Although other multiply lensed quasars have been seen before this newly observed "quintuple quasar" is the only case so far in which multiple quasar images are produced by an entire galaxy cluster acting as a gravitational lens.
The background quasar is the brilliant core of a galaxy. It is powered by a black hole, which is devouring gas and dust and creating a gusher of light in the process. When the quasar's light passes through the gravity field of the galaxy cluster that lies between us and the quasar, the light is bent by the space-warping gravity field in such a way that five separate images of the object are produced surrounding the cluster's centre. The fifth quasar image is embedded to the right of the core of the central galaxy in the cluster. The cluster also creates a cobweb of images of other distant galaxies gravitationally lensed into arcs.

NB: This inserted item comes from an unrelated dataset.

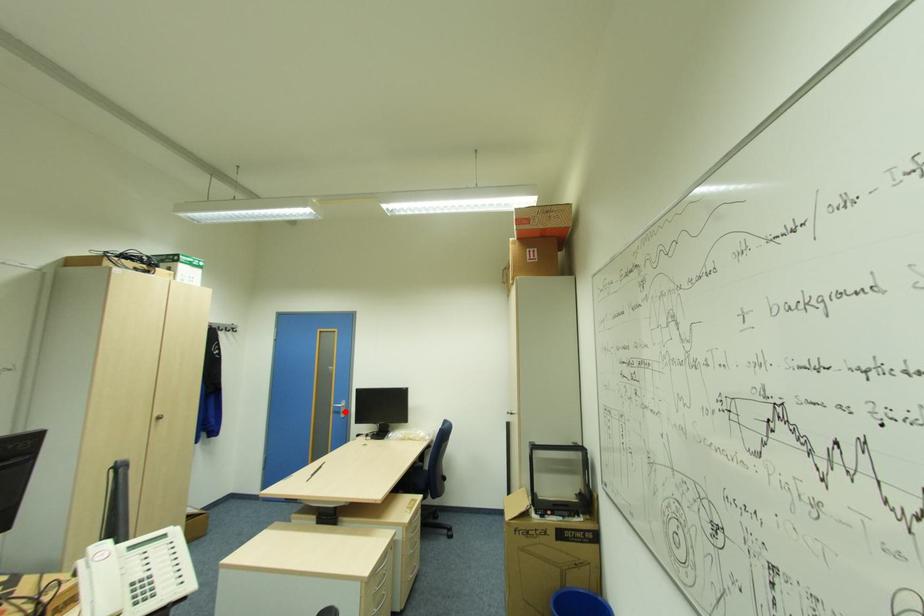
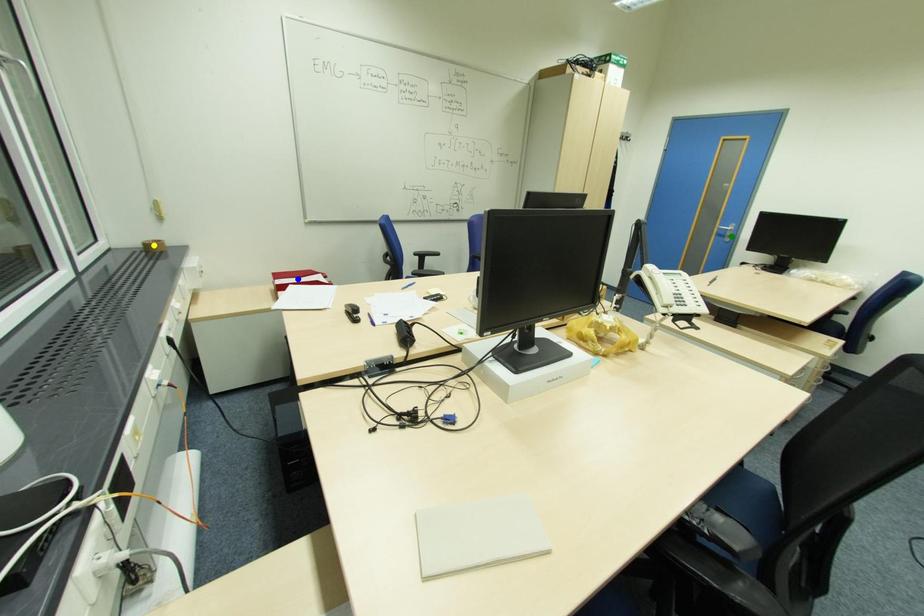
Question: I am providing you with two images of the same scene from different viewpoints. A red point is marked on the first image. You are given multiple points on the second image. Which point in image 2 is actually the same real-world point as the red point in image 1?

The galaxy cluster creating the lens is known as SDSS J1004+4112 and was discovered as part of the Sloan Digital Sky Survey. It is one of the more distant clusters known (seven billion light-years, redshift z=0.68), and is seen when the Universe was half its present age.
Gravitational lensing occurs for extremely concentrated masses like the cores of galaxies or galaxy clusters. Their strong gravity warps the surrounding space, and light travelling through that warped space bends its direction. Multiple images of a distant light source may be seen, each taking a different path through the warped space.
A gravitational lens will always produce an odd number of lensed images, but one image is usually very weak and embedded deep within the light of the lensing object itself. Hubble's sharp vision and the high magnification of this gravitational lens combine to place the fifth image far enough from the core of the central imaging galaxy to make it visible.
The galaxy hosting the background quasar is at a distance of 10 billion light years (at redshift 1.74). The quasar host galaxy can be seen in the image as faint red arcs. This is the most highly magnified quasar host galaxy ever seen.
The Hubble picture also shows a large number of stretched arcs that are more distant galaxies lying behind the cluster, each of which is split into multiple distorted images. The most distant galaxy identified and confirmed so far is 12 billion light years away (a redshift of 3.33, corresponding to only 1.8 billion years after the Big Bang).
By comparing this image to a picture of the cluster obtained with Hubble a year earlier, the researchers discovered a rare event - a supernova exploding in one of the cluster galaxies. This supernova exploded seven billion years ago, and the data, together with other supernova observations, are being used to try to reconstruct how the Universe was enriched by heavy elements through these explosions.